— Begin EXCERPT PROVIDED —

But more than just taking a hit to the pound, Britain has also sacrificed a great deal of national and institutional credibility by this ill-considered vote. As from last Friday, the financial capital of Europe has ceased to be London and is now Berlin, and to a lesser extent, New York. London has overnight yielded pride of place, and it will take Londoners a long time to reconcile themselves to their new status as inhabitants of the backwater capital of a second-tier state that used to be one of the major shot-callers in Europe.

As much as London’s status took a hit last night, so too did the institutional status and indeed the institutional trustworthiness of Her Majesty’s Government.
The Prime Minister of the United Kingdom used to count for something. At the Prime Minister’s word, countries around the world used to tremble. The merest rumbling from the British lion was enough to bring third world despots to heel. Just ask the Argentines, who may again be thinking very seriously about trying conclusions again with Britain for possession of the Malvinas. The Prime Minister of Britain has now become the head of the government of a second-tier state. Who now speaks for Europe?

— End EXCERPT PROVIDED —
— Begin LISTED RECORDS —

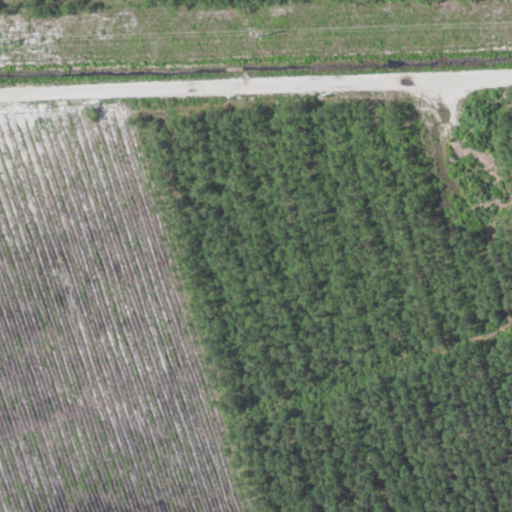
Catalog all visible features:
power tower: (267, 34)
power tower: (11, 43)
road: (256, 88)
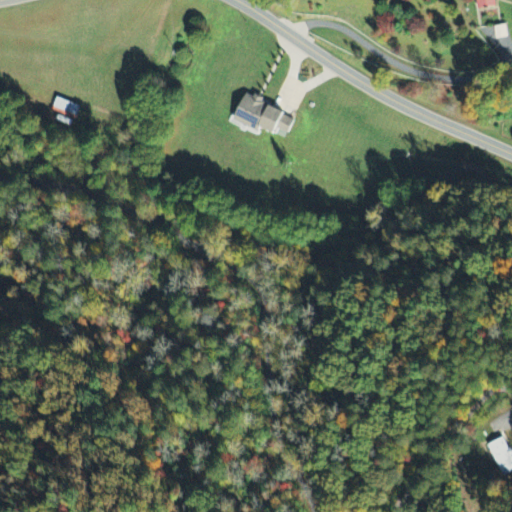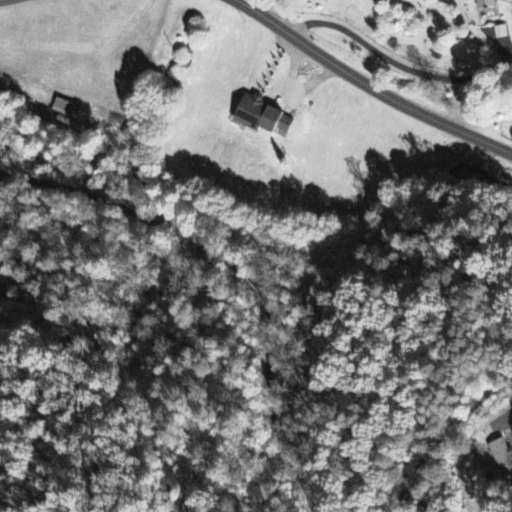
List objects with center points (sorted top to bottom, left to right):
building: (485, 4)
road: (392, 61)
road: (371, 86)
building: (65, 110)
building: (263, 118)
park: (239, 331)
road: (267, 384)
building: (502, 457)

— End LISTED RECORDS —
— Begin LISTED RECORDS —

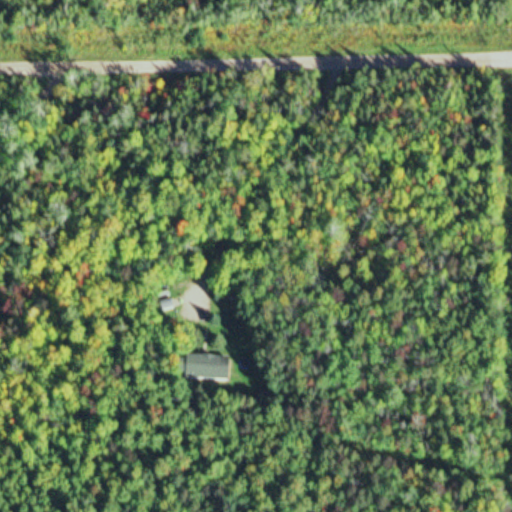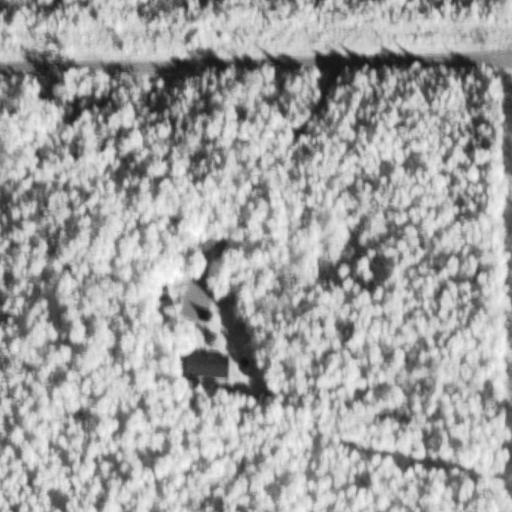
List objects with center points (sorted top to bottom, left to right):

— End LISTED RECORDS —

## [INSTRUCTION 1]
Answer these about the commentary on Britain's vote:
(a) Which city does it say is now the financial capital of Europe?
(b) Which two qualities of Her Majesty's Government does it say took a hit?
(c) Which people does it suggest may consider trying conclusions with Britain again, and over what?
## [INSTRUCTION 2]
Return the commentary on Britain's vote word for word, from the words "The Prime Minister of the" up to and including the words "speaks for Europe?".
## [INSTRUCTION 3]
Name every city mentioned in the commentary on Britain's vote.

## [FULL SOLUTION 1]
(a) Berlin, and to a lesser extent New York.
(b) Its institutional status and its institutional trustworthiness.
(c) The Argentines, over possession of the Malvinas.

## [FULL SOLUTION 2]
The Prime Minister of the United Kingdom used to count for something. At the Prime Minister’s word, countries around the world used to tremble. The merest rumbling from the British lion was enough to bring third world despots to heel. Just ask the Argentines, who may again be thinking very seriously about trying conclusions again with Britain for possession of the Malvinas. The Prime Minister of Britain has now become the head of the government of a second-tier state. Who now speaks for Europe?

## [FULL SOLUTION 3]
London, Berlin, New York